You can read more about the author on the bio page of his website. Here’s a brief extract:

Kris Verburgh (born 1986) graduated magna cum laude as a medical doctor from the University of Antwerp, Belgium.

Dr. Verburgh is a researcher at the Center Leo Apostel for Interdisciplinary Studies (CLEA) at the Free University Brussels (VUB) and a member of the Evolution, Complexity and Cognition group at the Free University of Brussels.

Dr. Verburgh’s fields of research are aging, nutrition, metabolism, preventive medicine and health. In this context, he created a new scientific discipline, called ‘nutrigerontology‘, which studies the impact of nutrition on the aging process and aging-related diseases.

Additionally, he has a profound interest in new technologies that will disrupt medicine, health(care) and our lifespans.
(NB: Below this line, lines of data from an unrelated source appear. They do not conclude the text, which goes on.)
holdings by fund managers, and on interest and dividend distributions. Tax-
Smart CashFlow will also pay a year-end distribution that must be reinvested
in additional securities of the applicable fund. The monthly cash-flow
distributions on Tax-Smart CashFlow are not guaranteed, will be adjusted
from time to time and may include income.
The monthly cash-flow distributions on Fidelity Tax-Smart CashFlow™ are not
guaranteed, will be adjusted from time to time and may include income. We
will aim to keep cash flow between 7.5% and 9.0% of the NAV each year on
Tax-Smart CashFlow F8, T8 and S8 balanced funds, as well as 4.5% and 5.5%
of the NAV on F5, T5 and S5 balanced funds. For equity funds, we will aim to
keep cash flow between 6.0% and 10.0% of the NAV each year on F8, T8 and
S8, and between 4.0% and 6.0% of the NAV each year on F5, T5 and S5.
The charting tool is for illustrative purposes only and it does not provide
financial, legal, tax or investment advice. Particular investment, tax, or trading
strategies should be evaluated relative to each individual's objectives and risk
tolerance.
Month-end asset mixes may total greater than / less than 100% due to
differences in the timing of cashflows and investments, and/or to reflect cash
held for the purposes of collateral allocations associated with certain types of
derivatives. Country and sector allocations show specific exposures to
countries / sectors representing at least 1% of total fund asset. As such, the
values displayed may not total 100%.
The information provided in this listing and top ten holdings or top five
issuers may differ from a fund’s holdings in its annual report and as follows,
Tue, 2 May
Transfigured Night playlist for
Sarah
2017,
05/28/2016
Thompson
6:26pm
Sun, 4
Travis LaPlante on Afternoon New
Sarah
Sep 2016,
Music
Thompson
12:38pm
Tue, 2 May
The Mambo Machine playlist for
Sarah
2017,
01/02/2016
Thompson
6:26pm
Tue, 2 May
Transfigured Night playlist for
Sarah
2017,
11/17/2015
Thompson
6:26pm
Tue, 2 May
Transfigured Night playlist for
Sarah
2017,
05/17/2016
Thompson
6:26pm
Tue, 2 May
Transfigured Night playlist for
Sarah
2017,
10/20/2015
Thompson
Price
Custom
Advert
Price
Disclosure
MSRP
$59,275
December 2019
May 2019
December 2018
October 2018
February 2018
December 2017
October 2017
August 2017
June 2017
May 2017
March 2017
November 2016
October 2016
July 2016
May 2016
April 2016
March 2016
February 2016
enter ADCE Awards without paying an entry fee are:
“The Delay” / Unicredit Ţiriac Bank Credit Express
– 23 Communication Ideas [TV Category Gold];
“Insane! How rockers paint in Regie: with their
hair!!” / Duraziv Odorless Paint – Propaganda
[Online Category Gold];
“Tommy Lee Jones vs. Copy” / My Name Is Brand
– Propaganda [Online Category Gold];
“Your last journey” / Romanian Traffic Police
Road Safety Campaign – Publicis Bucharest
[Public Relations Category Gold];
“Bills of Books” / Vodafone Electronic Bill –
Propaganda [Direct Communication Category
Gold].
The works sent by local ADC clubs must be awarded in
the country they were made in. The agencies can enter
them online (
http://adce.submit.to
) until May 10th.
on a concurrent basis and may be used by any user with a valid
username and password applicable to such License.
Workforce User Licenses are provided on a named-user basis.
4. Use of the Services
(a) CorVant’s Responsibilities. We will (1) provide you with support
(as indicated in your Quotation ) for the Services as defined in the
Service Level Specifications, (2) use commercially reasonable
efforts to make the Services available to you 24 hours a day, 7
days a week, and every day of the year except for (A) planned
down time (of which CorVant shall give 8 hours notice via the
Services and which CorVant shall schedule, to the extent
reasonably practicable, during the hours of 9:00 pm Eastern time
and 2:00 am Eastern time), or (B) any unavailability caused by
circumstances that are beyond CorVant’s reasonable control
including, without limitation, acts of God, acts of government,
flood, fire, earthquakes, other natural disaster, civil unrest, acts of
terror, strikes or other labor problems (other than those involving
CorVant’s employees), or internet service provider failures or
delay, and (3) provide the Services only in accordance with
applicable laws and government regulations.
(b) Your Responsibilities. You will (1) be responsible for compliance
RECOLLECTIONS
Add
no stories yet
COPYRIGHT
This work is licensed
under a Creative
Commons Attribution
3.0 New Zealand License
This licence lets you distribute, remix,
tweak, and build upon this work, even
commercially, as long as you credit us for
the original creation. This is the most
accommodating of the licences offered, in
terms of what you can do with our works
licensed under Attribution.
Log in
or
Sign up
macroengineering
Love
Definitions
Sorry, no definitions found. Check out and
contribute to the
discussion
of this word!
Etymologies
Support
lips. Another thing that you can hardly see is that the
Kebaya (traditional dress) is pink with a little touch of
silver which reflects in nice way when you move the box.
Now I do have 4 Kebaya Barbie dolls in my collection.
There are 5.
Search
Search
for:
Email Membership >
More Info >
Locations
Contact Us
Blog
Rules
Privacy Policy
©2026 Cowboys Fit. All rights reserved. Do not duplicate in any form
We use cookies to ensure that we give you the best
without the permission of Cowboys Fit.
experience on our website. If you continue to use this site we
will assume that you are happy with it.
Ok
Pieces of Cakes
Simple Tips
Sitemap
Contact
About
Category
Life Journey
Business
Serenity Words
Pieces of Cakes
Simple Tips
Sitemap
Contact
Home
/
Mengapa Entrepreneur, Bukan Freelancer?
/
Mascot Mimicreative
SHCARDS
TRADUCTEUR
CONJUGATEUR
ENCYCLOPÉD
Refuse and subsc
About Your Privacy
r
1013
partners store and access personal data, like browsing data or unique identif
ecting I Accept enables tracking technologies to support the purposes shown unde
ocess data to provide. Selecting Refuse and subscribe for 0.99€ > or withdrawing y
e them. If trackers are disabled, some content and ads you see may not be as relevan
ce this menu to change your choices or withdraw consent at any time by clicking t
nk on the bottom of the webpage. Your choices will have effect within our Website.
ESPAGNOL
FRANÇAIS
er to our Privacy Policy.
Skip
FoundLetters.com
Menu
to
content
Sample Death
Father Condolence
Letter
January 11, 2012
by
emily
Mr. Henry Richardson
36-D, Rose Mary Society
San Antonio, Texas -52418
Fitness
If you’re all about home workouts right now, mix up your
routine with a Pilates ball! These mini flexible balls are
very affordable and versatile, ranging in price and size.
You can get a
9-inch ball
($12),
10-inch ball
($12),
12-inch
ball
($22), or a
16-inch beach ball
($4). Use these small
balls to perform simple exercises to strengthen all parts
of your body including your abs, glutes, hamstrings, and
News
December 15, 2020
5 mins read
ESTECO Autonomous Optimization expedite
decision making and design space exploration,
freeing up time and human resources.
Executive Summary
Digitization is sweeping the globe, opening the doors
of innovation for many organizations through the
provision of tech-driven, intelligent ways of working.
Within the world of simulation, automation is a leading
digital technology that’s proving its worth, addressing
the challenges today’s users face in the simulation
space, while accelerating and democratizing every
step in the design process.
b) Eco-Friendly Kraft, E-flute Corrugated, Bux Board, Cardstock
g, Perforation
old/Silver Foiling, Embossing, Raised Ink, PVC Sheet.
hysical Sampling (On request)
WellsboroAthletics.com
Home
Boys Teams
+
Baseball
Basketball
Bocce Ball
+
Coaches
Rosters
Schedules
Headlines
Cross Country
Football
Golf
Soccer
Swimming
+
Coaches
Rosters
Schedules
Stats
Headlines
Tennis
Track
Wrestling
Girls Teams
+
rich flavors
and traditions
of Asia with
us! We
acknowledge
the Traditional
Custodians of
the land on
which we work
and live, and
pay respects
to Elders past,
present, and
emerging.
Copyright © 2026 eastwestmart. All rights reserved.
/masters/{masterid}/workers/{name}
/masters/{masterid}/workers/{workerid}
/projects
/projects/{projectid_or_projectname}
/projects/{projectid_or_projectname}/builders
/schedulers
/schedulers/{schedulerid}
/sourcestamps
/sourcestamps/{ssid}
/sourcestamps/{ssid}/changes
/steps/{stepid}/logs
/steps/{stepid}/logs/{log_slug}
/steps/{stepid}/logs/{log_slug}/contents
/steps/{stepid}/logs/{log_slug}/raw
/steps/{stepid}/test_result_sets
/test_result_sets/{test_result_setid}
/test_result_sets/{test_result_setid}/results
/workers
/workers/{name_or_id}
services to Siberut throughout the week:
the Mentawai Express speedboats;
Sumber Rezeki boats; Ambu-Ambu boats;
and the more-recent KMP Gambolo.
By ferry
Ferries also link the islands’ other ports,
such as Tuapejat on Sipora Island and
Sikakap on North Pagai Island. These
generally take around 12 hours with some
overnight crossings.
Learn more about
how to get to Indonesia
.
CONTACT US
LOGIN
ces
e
He follows the new trends and paradigm shifts in medicine an biotechnology and how they are impacted by the fourth industrial revolution

Verburgh wrote his first science book when he was 16 years old. At age 25, he had written 3 science books.

Dr. Verburgh gives talks on new developments and paradigm shifts in medicine, healthcare and the science of aging. He gave lectures for the European Parliament, Google, Singularity University, various academic institutes, organizations and international companies.

And I’d be delighted to host him at London Futurists, when schedules allow!